(EXTRACTED MATERIAL)

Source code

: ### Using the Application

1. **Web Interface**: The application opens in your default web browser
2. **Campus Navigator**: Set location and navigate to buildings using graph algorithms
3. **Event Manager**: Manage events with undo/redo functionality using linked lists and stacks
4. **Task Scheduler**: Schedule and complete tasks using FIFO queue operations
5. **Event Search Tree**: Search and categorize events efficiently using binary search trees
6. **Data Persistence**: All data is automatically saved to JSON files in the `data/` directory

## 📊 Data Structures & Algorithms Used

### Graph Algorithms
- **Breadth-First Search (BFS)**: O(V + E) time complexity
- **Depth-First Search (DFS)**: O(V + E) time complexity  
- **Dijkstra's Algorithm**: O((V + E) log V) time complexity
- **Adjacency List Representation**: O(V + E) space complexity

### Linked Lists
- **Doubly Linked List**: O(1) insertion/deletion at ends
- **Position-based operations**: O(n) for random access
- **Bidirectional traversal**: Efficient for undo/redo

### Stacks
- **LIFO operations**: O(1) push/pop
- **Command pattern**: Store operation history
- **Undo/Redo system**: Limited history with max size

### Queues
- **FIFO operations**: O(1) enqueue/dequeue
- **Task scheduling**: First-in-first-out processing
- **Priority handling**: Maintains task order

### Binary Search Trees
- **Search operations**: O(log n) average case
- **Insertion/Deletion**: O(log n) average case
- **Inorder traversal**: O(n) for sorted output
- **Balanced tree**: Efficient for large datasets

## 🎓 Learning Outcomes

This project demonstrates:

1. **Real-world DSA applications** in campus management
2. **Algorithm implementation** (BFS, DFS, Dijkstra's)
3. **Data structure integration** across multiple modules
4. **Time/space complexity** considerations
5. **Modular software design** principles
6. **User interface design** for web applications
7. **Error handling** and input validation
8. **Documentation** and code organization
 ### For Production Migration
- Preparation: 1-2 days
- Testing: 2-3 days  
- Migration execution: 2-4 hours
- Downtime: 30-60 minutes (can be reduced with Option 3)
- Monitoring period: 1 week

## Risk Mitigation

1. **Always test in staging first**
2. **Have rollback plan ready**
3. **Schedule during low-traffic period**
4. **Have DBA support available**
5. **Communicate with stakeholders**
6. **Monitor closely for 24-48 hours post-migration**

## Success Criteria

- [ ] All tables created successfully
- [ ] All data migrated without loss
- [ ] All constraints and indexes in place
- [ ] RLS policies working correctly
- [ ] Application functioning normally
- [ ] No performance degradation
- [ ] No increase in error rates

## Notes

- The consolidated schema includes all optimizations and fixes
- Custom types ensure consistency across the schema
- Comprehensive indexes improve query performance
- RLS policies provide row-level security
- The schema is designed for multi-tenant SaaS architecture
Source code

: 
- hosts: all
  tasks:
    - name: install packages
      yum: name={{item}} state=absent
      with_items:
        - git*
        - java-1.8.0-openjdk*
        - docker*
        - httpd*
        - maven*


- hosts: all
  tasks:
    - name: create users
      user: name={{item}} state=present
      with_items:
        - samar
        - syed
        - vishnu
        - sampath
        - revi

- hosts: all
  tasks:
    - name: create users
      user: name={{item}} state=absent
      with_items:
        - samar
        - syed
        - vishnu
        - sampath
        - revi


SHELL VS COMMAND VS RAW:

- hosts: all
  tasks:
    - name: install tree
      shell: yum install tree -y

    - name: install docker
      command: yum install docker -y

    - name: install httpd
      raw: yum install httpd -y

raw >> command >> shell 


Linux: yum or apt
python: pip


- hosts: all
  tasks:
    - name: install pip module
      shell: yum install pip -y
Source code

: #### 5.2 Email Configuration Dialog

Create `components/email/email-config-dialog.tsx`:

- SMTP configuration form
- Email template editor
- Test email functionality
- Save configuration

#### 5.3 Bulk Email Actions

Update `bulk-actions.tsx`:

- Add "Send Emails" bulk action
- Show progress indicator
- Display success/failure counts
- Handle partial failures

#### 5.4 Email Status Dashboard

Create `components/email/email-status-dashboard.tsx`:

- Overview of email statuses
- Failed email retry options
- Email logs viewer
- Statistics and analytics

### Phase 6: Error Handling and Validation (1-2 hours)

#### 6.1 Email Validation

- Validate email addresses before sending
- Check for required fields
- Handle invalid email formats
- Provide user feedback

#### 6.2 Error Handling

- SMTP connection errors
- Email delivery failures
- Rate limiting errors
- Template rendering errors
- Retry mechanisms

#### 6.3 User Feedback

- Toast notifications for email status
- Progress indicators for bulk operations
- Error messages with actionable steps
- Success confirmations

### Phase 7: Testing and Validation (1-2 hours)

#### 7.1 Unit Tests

(End EXTRACTED MATERIAL)

**WHAT YOU SHOULD DO**. Select every line of the records holding the string "history".

**RESULT**.
- **Command pattern**: Store operation history
- **Undo/Redo system**: Limited history with max size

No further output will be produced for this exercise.